Ziad Majed
25/09/2012
It is hard to imagine what had happened to Fatima*. It is hard to describe the silence that swallowed the voices of the spectators of her death. I think the artworks on Facebook which had returned her head, portraying it as an orchard of flowers, a moon or a sun, tried hard to compensate for this horrifying silence, and to relieve Fatima, relieve her beloved ones, and relieve all of us.
What can be done for a little Syrian girl who had “lost” her head?!
What can be said to a little girl who had laid down on the ground in her dress, opening her arms, her small bleeding shoulders stuck directly to the wall..?
Fatima Meghlajj did not understand what had happened to her.
She suddenly lost her head; she suddenly lost the ability to dream and concentrate.
She wanted to feel the dryness of her throat to ask for water, but she could not.
She wanted to call a mother or a father, but neither did she find her tongue nor images of parents in her memory.
She tried to look around to ensure that she sleeps in a familiar safe place, while waiting for the end of this weird feeling of emptiness that stormed her, but neither did she find her scattered eyes, her eyebrows nor her eyelashes that had dispersed around the space of the cold room.
She did not even find the braid of hair that her mother had combed when preparing her for her uncle’s wedding that night.
Fatima’s head was gone.
She did not take it off as a surrealist might have done…
An artillery shell tore it off, allowing it not a moment to say goodbye to its Owner, or to apologize for having to take her words, songs, smiles, tears and drowsiness with it.
And so Fatima surrendered to her state of loss, to the death of her imagination, and to the end of her wait for gifts and a school bag. She realized that no more she would have the ability to do, to say, or to wish, after her head took off, after her body became an orphan, submissive, waiting for the soil’s warmth…
-2-
The Tyrant loves the people without heads.
He loves them without voices, dreams, or aspirations. He sees them as mere hands, clapping and standing by to kill for him. He sees them as mere feet walking behind him to their fate.
The Tyrant loves the children without heads. In their heads, thoughts do not know fear and words never want to commit suicide. Fatima’s head was full of colors and laughs. He thus tore it out.
-3-
Those who stood silent in front of the uprooting of Fatima’s head must touch their heads every day. They must touch their children’s heads. They have to remember that a maroon hair, white teeth, and eyes which were looking for fun, have all faded away, not allowing the tender little body to gather them up and rejuvenate itself with them.
Fatima the little girl personifies the Syrian tragedy today.

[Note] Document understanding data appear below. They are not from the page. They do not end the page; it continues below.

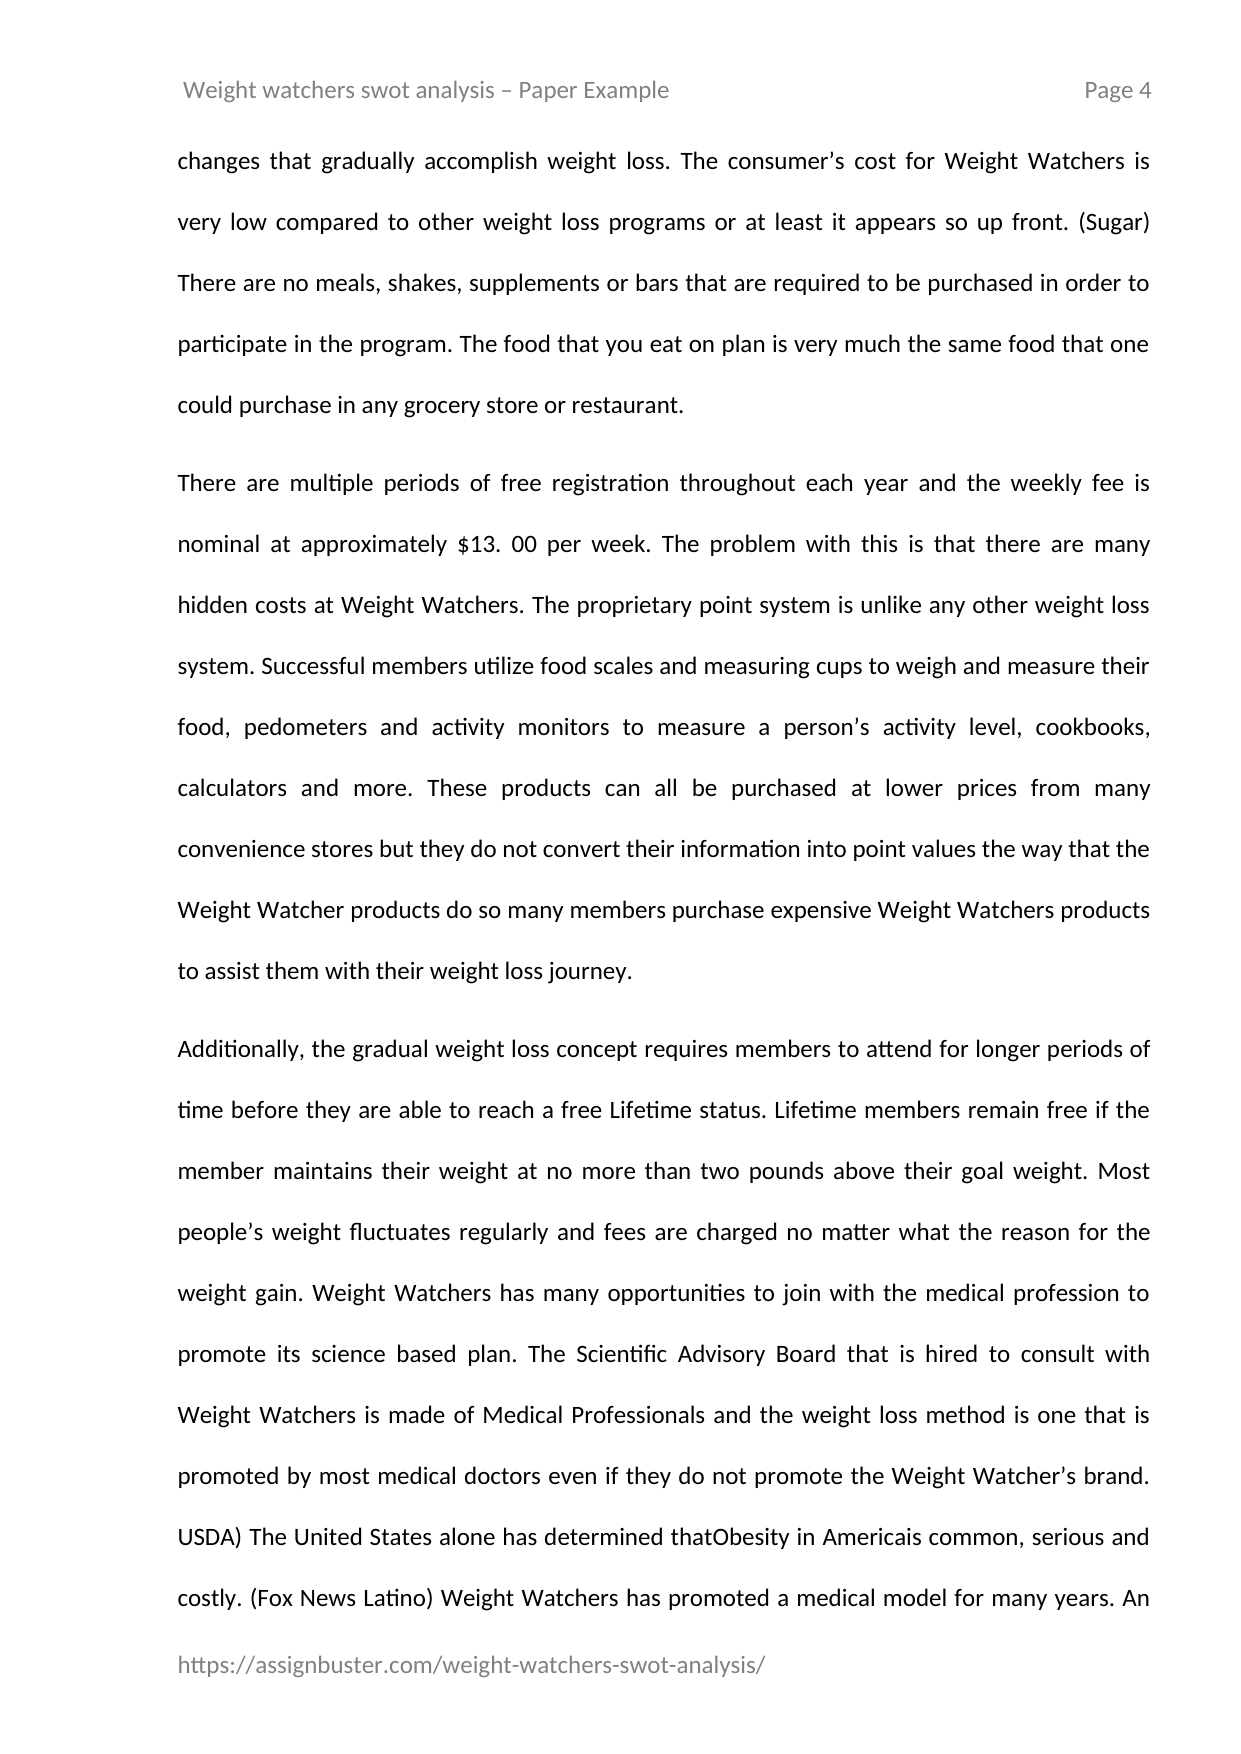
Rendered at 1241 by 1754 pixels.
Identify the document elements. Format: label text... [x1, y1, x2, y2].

text There are multiple periods of free registration throughout each year and the weekly fee is nominal at approximately $13. 00 per week. The problem with this is that there are many hidden costs at Weight Watchers. The proprietary point system is unlike any other weight loss system. Successful members utilize food scales and measuring cups to weigh and measure their food, pedometers and activity monitors to measure a person’s activity level, cookbooks, calculators and more. These products can all be purchased at lower prices from many convenience stores but they do not convert their information into point values the way that the Weight Watcher products do so many members purchase expensive Weight Watchers products to assist them with their weight loss journey. [177, 467, 1152, 986]
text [177, 1033, 1152, 1613]
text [177, 145, 1152, 420]
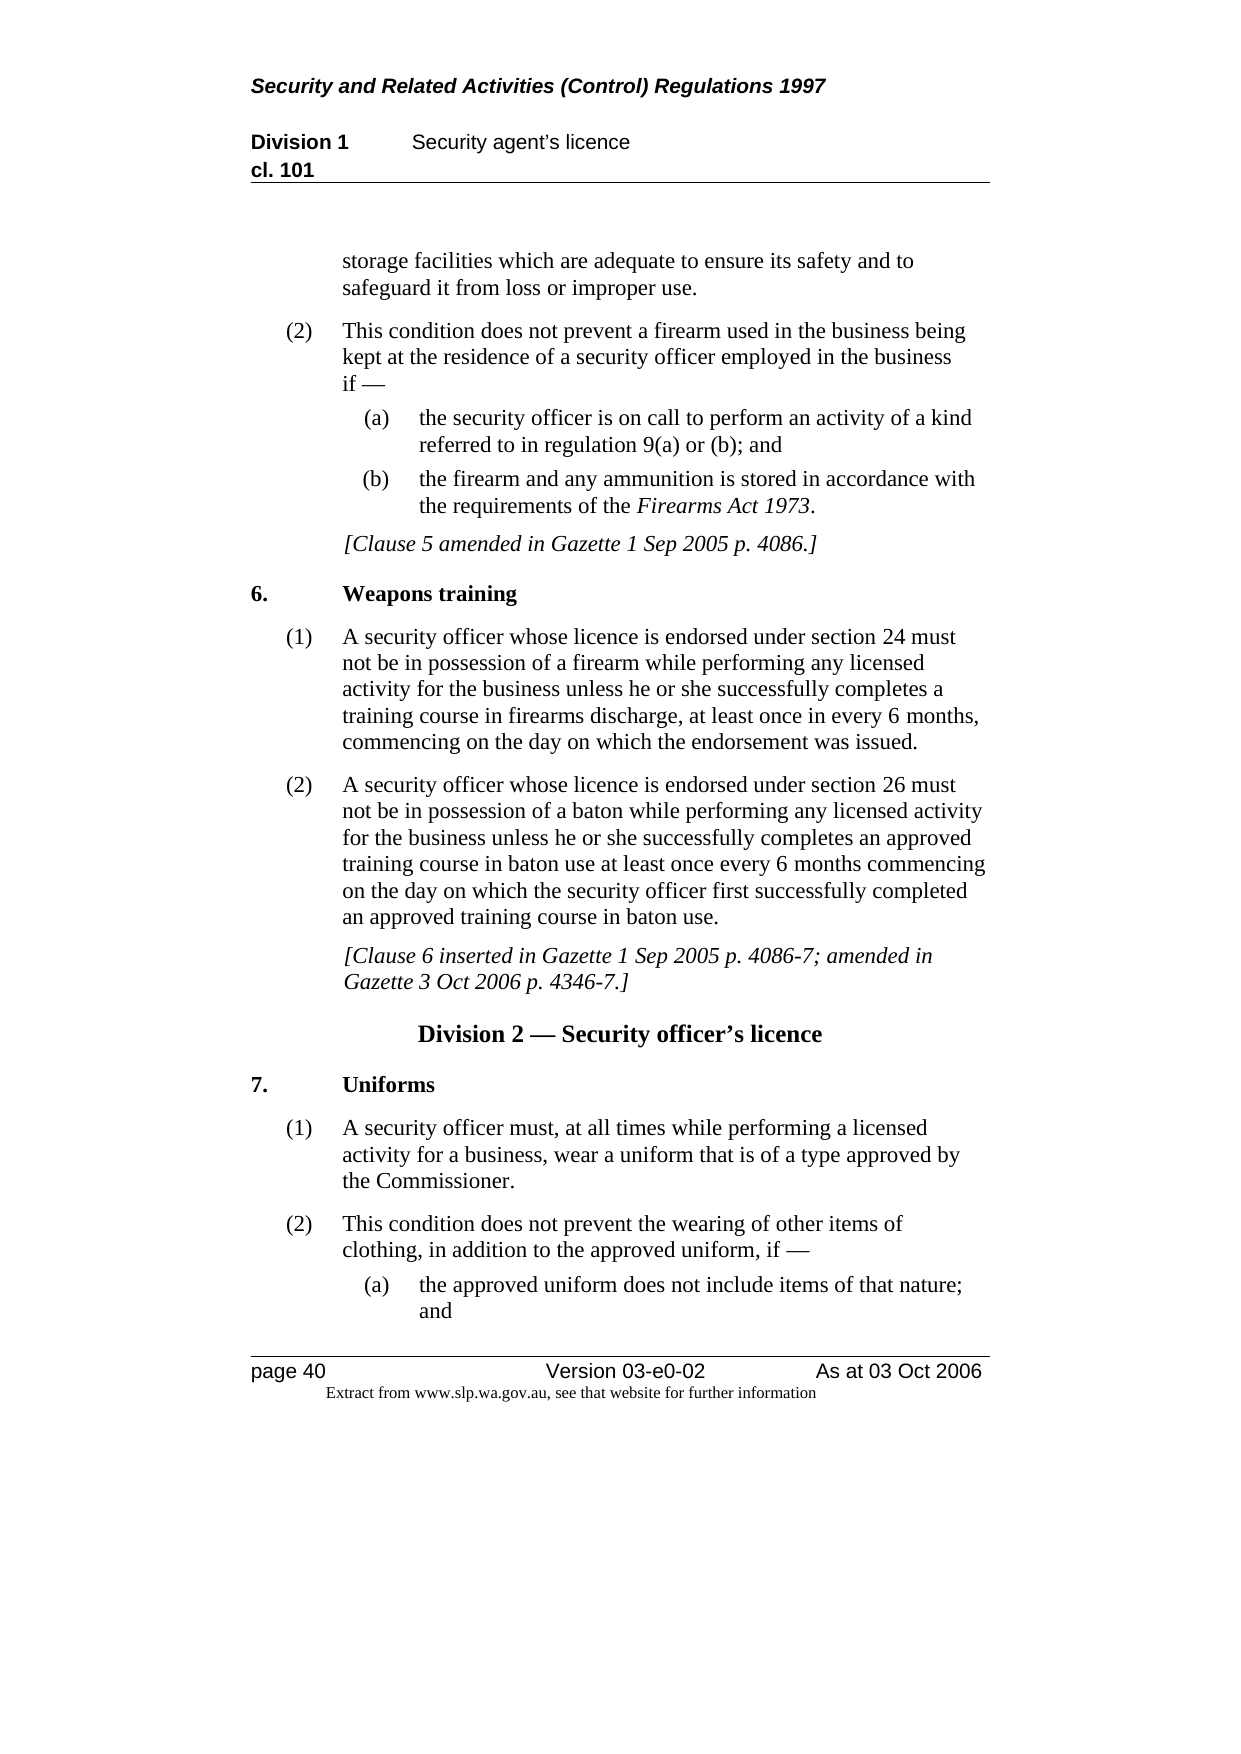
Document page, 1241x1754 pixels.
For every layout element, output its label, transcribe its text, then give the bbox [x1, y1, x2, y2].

text (b) the firearm and any ammunition is stored in accordance with the requirements of the Firearms Act 1973. [251, 465, 990, 518]
text (a) the security officer is on call to perform an activity of a kind referred to in regulation 9(a) or (b); and [251, 404, 990, 457]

Her decapitated death is a daily death that claims the lives of dozens of the Syrian men and women, under the nose of the world, and in front of those who are angry, accomplices, hesitant, and powerless.
Fatima’s death is a possibility that is chasing thousands of her compatriots in Syria. Under the shadow of the eternal silence, the only way for them to survive and heal is by seizing their country’s freedom, that freedom which resembles their thoughts, their letters and their questions. Their only hope of escape is by toppling the Tyrant’s regime and by restoring some of the justice that has been suspended in Syria and around the world, the world which has been watching Syria for decades, for months. Only then, that horrifying explosion which has snatched a Head in a Syrian village will become a far memory that does not represent the possibilities and does not threaten the lives of Fatima’s brothers and sisters… Only then, Fatima’s death will become a story, folded tenderly, of a little girl who, for the future of her country’s children, sacrificed her head…
* Fatima Meghlajj is a little Syrian girl who was killed in the village of Kafr-Aweed (Jabal Zawyeh [Zawyeh Mountain] region) by the shelling of the regime’s air force. Many photos and videos show her body lying on the ground, without a Head.